═════ Tekst źródłowy ═════

Orlando Magic – Minnesota Timberwolves 01:00

Pierwsze spotkanie dzisiejszej nocki, w którym w roli głównej drużyny, które w ostatnim czasie są na przeciwnych biegunach. Orlando nie potrafi wygrać od 7 spotkań, natomiast goście od 5 pojedynków są niepokonani. Nie skupiamy się jednak na statystyce spotkań, bo nie o tym mowa. Starałem się wybrać dwie najbardziej korzystne linie na zawodników i mam nadzieję, że zarówno jeden jak i drugi nie zawiedzie. Zaczynam od linii na Aarona Gordona – zawodnik, który na ten moment jest pierwszą strzelbą Magic pokazuje w tym sezonie, że jest w coraz lepszej formie i nie zamierza na tym poprzestawać. Pod nieobecność m.in Nikoli Vucevicia, to on bierze na siebie ciężar zdobywania punktów w Magic i mimo słabszych spotkań (jak dwa ostatnie), w dalszym ciągu jest wyróżniającą się postacią. No właśnie a propo dwóch ostatnich spotkań – skuteczność na poziomie 24% optymizmem na pewno nie napawa, wierzę jednak, że 22-latek wyciągnie wnioski i poprowadzi dzisiaj Magic do ewentualnego zwycięstwa, o które będzie jednak niezmiernie trudno. Gordon rzuca sporo – w ostatnim czasie blisko 20 rzutów na spotkanie, jednak jak wspomniałem przy mizernej skuteczności. Dzisiaj guard prawdopodobnie w osobie Wigginsa, który obrońcą jest cieniutkim i zwrotność Gordona powinna mu tutaj pomóc. Ponadto wjazdy pod kosz, które zresztą są jedną z domen Aarona powinny również wychodzić, cała piątka Wolves jest strasznie zmęczona sezonem. Wydaje mi się, że szczególnie odczuwa to Towns, z którego strefy przechodzi sporo punktów. Liczę na dobry początek Gordona i 2-3 trójki.

Typ: Aaron Gordon over 18,5 punktów @1,8 (większość buków)

═════

**Cel zadania**
Wypisz nazwiska wszystkich zawodników wspomnianych w zapowiedzi meczu Orlando Magic z Minnesota Timberwolves, podając je w mianowniku.

═════ Fragment danych ═════

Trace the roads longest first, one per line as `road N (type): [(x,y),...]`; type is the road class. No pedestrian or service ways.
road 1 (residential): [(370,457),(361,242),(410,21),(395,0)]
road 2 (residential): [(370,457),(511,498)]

═════

**Wynik zadania**
Gordon, Vucevic, Wiggins, Towns